▶ Problem statement
The entries that follow should be reproduced exactly, with no images carried over.

--------------------------------------------------

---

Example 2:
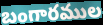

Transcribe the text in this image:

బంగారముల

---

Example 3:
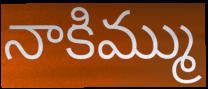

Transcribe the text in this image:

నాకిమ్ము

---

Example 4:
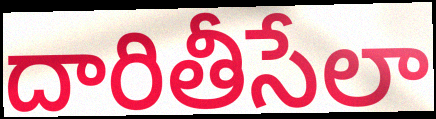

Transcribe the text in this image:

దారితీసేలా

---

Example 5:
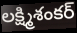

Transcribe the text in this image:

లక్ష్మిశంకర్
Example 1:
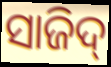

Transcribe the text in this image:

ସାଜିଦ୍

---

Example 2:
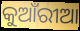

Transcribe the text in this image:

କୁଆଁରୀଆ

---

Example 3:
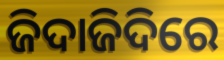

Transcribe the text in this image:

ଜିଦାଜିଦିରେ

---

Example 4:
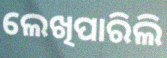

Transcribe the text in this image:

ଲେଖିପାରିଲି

--------------------------------------------------

▶ Solution below
---

Example 2:

Transcribe the text in this image:

బంగారముల

---

Example 3:

Transcribe the text in this image:

నాకిమ్ము

---

Example 4:

Transcribe the text in this image:

దారితీసేలా

---

Example 5:

Transcribe the text in this image:

లక్ష్మిశంకర్
Example 1:

Transcribe the text in this image:

ସାଜିଦ୍

---

Example 2:

Transcribe the text in this image:

କୁଆଁରୀଆ

---

Example 3:

Transcribe the text in this image:

ଜିଦାଜିଦିରେ

---

Example 4:

Transcribe the text in this image:

ଲେଖିପାରିଲି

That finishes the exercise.